**Texte source**
---*---
A: On est un peu loin de la vie des gens riches et célèbres. On développe ses capacités d’adaptabilité. On partage souvent une chambre avec un collègue en fonction du logement trouvé. On change souvent de place. On rentre dans un tunnel et on se concentre sur le travail à accomplir. On trouve tout de même du temps pour profiter d’endroits fantastiques, mais il faut dire que sur le dernier droit, le soleil n’a pas souvent trouvé son chemin sur le sol. L’hiver, en Allemagne, est gris. J’aime cette saison, mais la lumière, le soleil me manque! Naturellement, la maison me manque d’autant plus que les retrouvailles sont proches. La vraie lumière à la sortie du tunnel !
C: Et pour l’entraînement ? Garder la forme ?
A: C’est jouable. Je n’ai rien perdu sur la période. On réduit le volume pour être frais lors des compétitions. Ça peut paraître particulier, mais on transporte avec le bobsleigh, un rack, une barre et nos plates. Gracieuseté de Bells of Steel ! Merci au passage ! On s’installe où on peut, car les stations ne sont pas nécessairement équipées pour l’entraînement athlétique. Souvent un garage, un stationnement couvert pour le travail avec charges, stationnement tout court pour sprinter. Le tout à proximité de la piste. On est un peu en mode Rocky dans le 4e volet de la saga; un côté brut qui a son charme. Je vais tout de même être content de rentrer au Studio !
C: On a parlé de défi financier, d'acclimatation à la vie nomade, parlons de défi psychologique. Lors de la course sur le circuit de la coupe du monde BMW IBSF, du 18 février dernier à Altenberg, votre bobsleigh a chaviré à la sortie du tournant 9, après 30 s environ de course. Le traîneau et votre poids, 600 kg (≈ 1300 lb), a pesé sur votre tête, sur vos épaules, alors que vous étiez à 110 km/h avec encore 8 tournants à faire. Pendant 40 s, vous êtes resté dans cette fâcheuse position avant d'arriver au bas de la piste. Premièrement, tout va bien? Pas de séquelles? Comment fait-on pour embarquer dans le traîneau la fois d'après?
---*---
**Entrées extraites**
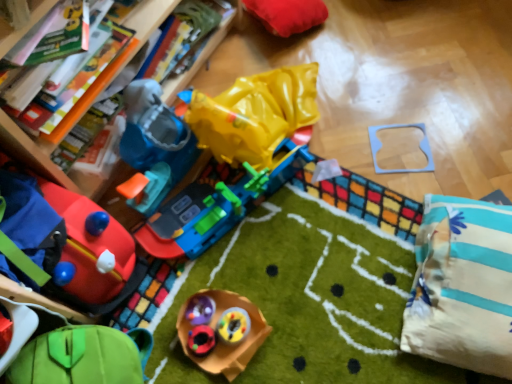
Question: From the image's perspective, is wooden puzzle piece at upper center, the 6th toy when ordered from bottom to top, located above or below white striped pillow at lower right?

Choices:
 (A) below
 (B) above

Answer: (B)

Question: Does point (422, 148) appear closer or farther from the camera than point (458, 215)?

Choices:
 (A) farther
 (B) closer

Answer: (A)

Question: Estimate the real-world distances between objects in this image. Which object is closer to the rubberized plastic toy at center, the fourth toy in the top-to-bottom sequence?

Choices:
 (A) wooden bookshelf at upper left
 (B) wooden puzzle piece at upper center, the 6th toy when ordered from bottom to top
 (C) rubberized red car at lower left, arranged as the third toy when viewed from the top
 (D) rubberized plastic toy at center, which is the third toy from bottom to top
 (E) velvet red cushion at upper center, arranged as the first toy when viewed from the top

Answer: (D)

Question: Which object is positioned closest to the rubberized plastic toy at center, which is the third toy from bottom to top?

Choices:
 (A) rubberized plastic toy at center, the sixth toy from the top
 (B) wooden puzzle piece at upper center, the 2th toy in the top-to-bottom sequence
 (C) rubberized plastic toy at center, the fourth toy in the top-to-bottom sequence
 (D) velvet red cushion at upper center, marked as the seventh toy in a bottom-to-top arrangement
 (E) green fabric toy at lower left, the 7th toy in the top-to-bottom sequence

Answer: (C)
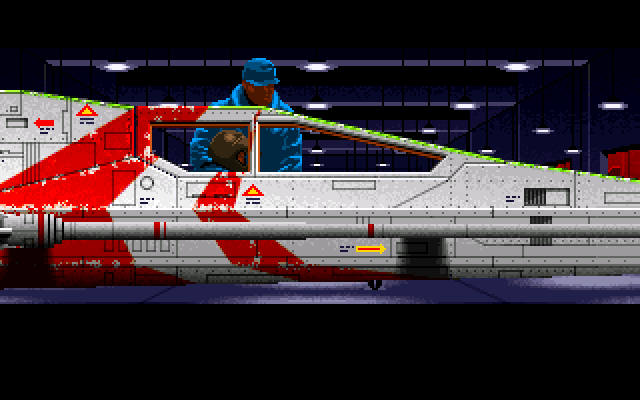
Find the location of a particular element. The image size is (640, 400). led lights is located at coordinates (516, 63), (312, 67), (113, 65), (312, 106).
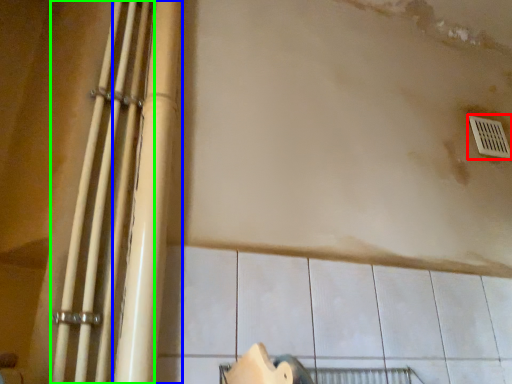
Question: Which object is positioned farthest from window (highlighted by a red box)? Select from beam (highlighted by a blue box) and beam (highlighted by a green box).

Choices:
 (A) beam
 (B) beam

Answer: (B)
---*---
**Le problème**
Rédigez la suite de l'entretien sur le bobsleigh, en reprenant juste après la dernière question.

**Réponse à la consigne**
A: Tout le monde va bien! Je sais que ça paraît impressionnant, mais c’est la 5e ou 6e fois que je chavire. Ça fait partie du jeu. Il faut jouer avec la limite et nous ne sommes pas là pour faire de la figuration. Ça peut donc arriver. Sinon, on est somme toute bien protégé, on s’accroche et on patiente. On est quitte pour une bonne dose d’adrénaline, ce qui n’est pas pour me déplaire. Ce qui est le plus impressionnant est le bruit de frottement du casque sur la glace, je ne sais pas combien de décibels ça donne, mais ça résonne dans tout le crâne.
Pour la question de se relancer, vu l’habitude comme je disais, ce n’est pas trop un enjeu. Je dois dire qu’après mon premier accident de ce type, j’avais un excellent entraîneur qui avait un vaccin éprouvé. Il a toute de suite dit: « On recommence et ajoute une règle. Vous devez battre votre intervalle au départ, pousser encore plus fort que lors de la descente précédente.» J’étais un peu fébrile sur le coup, nous avons mieux fait sur notre temps. Lors du prochain épisode, le terrain était connu.
C: Il te reste une course sur le circuit de la coupe du monde à Lake Placid dans le Vermont. Une prédiction?
A: Je m’aventure rarement à faire des prédictions. De plus, cette année, on y va strictement pour mettre de l’expérience en banque. Ceci dit, j’ai vraiment hâte! C'est ce qui est le plus proche de jouer à la maison. J'ai pas mal d'amis et de la famille qui seront sur place. La pression sera forte, mais stimulante.
C: Super! Sinon, prochain rendez-vous Italie 2026 pour les Olympiques?
A: Tu sautes quelques étapes ! On va commencer par un retour au Studio dès le 27 mars pour épauler nos membres. Il est possible de réserver des séances avec moi dès la parution de cette entrevue. Tu as vu comme je suis rendu un bon entrepreneur ! Plus sérieusement, on va se préparer pour la prochaine saison dès ce printemps, en se concentrant sur le processus bien sûr et en espérant pouvoir participer à la majorité des courses lors de la saison 2024-2025.
Descente difficile à Altenburg. Séance de la Coupe du Monde, 18 février 2024.